The 2025 rate structure on aggregated taxable land:

  • $0 – $1,075,000: nil
  • $1,075,001 – $6,571,000: $100 + 1.6% of the excess over $1,075,000
  • Above $6,571,000: $88,036 + 2.0% of the excess over $6,571,000

The NSW government paused indexation from 2024 onwards, freezing the thresholds at 2024 levels — a structural tax increase as land values continue to rise.

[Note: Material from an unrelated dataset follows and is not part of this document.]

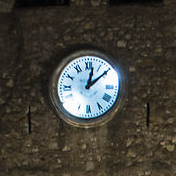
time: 12:08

Principal Place of Residence Exemption

Land tax does not apply to your principal place of residence (PPR). The exemption covers the home you actually live in, on land of any value, subject to occupation requirements (generally six months continuous residence in the relevant year). Land tax therefore primarily affects:

  • Investment properties
  • Holiday homes / second residences
  • Commercial property held by individuals or trusts
  • Land held in unit trusts and most discretionary trusts (which face a special trust rate with no threshold)

Aggregation

This is the trap that catches investors. NSW aggregates the taxable land value of all non-exempt land you own anywhere in NSW. Owning three investment properties at $500k land value each puts your aggregated holding at $1.5M and into the taxable zone, even though no individual property exceeds the threshold.

Foreign Owner Surcharge Land Tax

Foreign persons pay an additional 5% surcharge land tax on the taxable value of NSW residential land, with no threshold — payable from the first dollar. This rate applies from the 2025 land tax year (increased from 4%).

Worked Example: Investor with $1,500,000 of Taxable Land

  • Owner: Australian citizen, individual (not a trust)
  • Holdings: two Sydney investment properties with combined Valuer General land values of $900,000 and $600,000
  • Aggregated taxable land value: $1,500,000

Calculation:

  • Threshold: $1,075,000
  • Excess: $1,500,000 − $1,075,000 = $425,000
  • Land tax: $100 + 1.6% × $425,000 = $6,900

That bill arrives every year and is deductible against the property's rental income per ATO rental property deductions guidance.

If the same $1.5M of land were held in a discretionary trust without a specific unitholder structure, the special trust rate would apply: 1.6% × $1,500,000 = $24,000 — more than three times the individual bill, with no threshold.

If the owner were a foreign person, surcharge land tax would add 5% × $1,500,000 = $75,000 on top of the standard $6,900, for a total annual bill of $81,900.

Common Mistakes

  1. Forgetting that thresholds are frozen. Many investors budget assuming annual indexation. The 2024 freeze means rising land values now push more holdings into the net each year without any policy change being announced.
  2. Treating the building value as relevant. A $2M house on $700k of land falls under the threshold; a $1M townhouse on $1.2M of land does not. Always work from the Valuer General's land value, not the market price.
  3. Underestimating trust exposure. Standard discretionary trust deeds trigger the special trust rate.
  4. Missing the registration deadline. Owners must register for land tax themselves once they cross the threshold. Revenue NSW does not always send a prompt; back-assessments with interest are common.
  5. Assuming PPR exemption transfers automatically when you move. If you move out and rent the former home, the PPR exemption can continue for up to six years under the absence rule, but only if you do not claim PPR on another NSW property and the home is not used to derive income beyond limits set in Revenue NSW Ruling LT 082.